11 thoughts on “Alert: HB2797

  1. On the contrary, this is an issue that needs to be addressed. Women’s rights or not, if life does start at conception (something that still has not been conclusively found one way or the other), then abortion is indeed one of the worst (if not the worst) atrocities in human history, claiming more than 40 million lives. The rights to life, liberty, and the pursuit of happiness all truly hinge on the first of those, the right to life, and if they are being denied that right then we are no better than any other human rights offender, those accepting of abortion or those who are doing nothing to stop it.

  2. It all comes down to who hounds their representatives and who doesn’t James. Hopefully now that bills are easier to access, more people will speak against things like this and get involved in more nuts and bolts elections instead of just debating the presidential outcome that’s two years away.

  3. CR, there is no moment of conception, no moment when unlife becomes life. Sexual reproduction is simply a subset variation of asexual budding, and the actual process of sperm meeting egg is also a process without any definitive magical moment of transformation (even after the first cell division, for instance, the two genetic lines are still clearly distinguishable). Given that eggs can technically self-fertilize, and that ultimately any cell can potentially grow into a new human simply by dividing in the right way, the concept of “potential life” is likewise empty. It is further empty given that long after this stage a developing mass can be split into any number of different masses that can later become separate fetuses, or merge with any other mass to become a single fetus. There is no “individual” here, not at this stage. There is nothing which in any way resembles the functional capacities of the beings for which we have spent thousands of years developing a theory of moral rights for.

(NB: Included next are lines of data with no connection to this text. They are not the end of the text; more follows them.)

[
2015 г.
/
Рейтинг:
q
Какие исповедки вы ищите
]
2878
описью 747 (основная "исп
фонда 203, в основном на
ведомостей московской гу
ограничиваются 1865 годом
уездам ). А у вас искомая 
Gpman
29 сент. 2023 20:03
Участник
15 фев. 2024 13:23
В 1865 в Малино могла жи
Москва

    So the idea that “life begins at conception” is not something that we can discover one way or another as if it were an objective fact. The idea is a subjective characterization of a complex biological process (and in general a poor one as the above illustrates) and it is merely a sloppy way of saying that we want to consider some nerveless, brainless dividing clumps of cells (especially prior to embryonic implantation, a necessary event without which the process will NOT naturally progress farther) to require legal and moral protection and others not.

    Personally, I find the idea to be a virtual flashing neon sign blaring one’s complete lack of any idea what morality is supposed to be ABOUT, which is to do no harm to beings that have the functional capacity to have values, feel harm and reject it, in the first place. The supposed strongest arguments for the idea all rely on hand waving semantics over the word “human”: they are impossible to justify from first principles.

    There are rational and sensible arguments that can be made as to why, at the very least, a fetus should be deserving of rights and protections. The abortion debate is one that we will have to grapple with for along time, though it too is not simple, and simply chucking a loaded definition at the problem is not helpful here either.

    But for the “life begins at conception” crowd, there is no future history of “conclusively finding” that their view is justified. No zygote will ever complain or speak up about injustices done to it. Zygotes that never develop into fetuses and then feeling people are not people murdered, they are simply potential people that never came to be in the first place, no different than those never conceived in the first place.

    So for the LBAC view, there is only a future of ridicule and scorn, given that this bizarre misunderstanding of both morality and biology has had real political effects in becoming an impediment to promising and perfectly ethical research.

  4. Wouldn’t it be easier for Delegate Marshall to submit just one bill next session which would require the citizens of Virginia to convert to Roman Catholicism?

    Passage of that one bill alone could eliminate all of extraneous ones regarding abortion, conception, artificial insemination, sex, homosexuality, marriage, and divorce.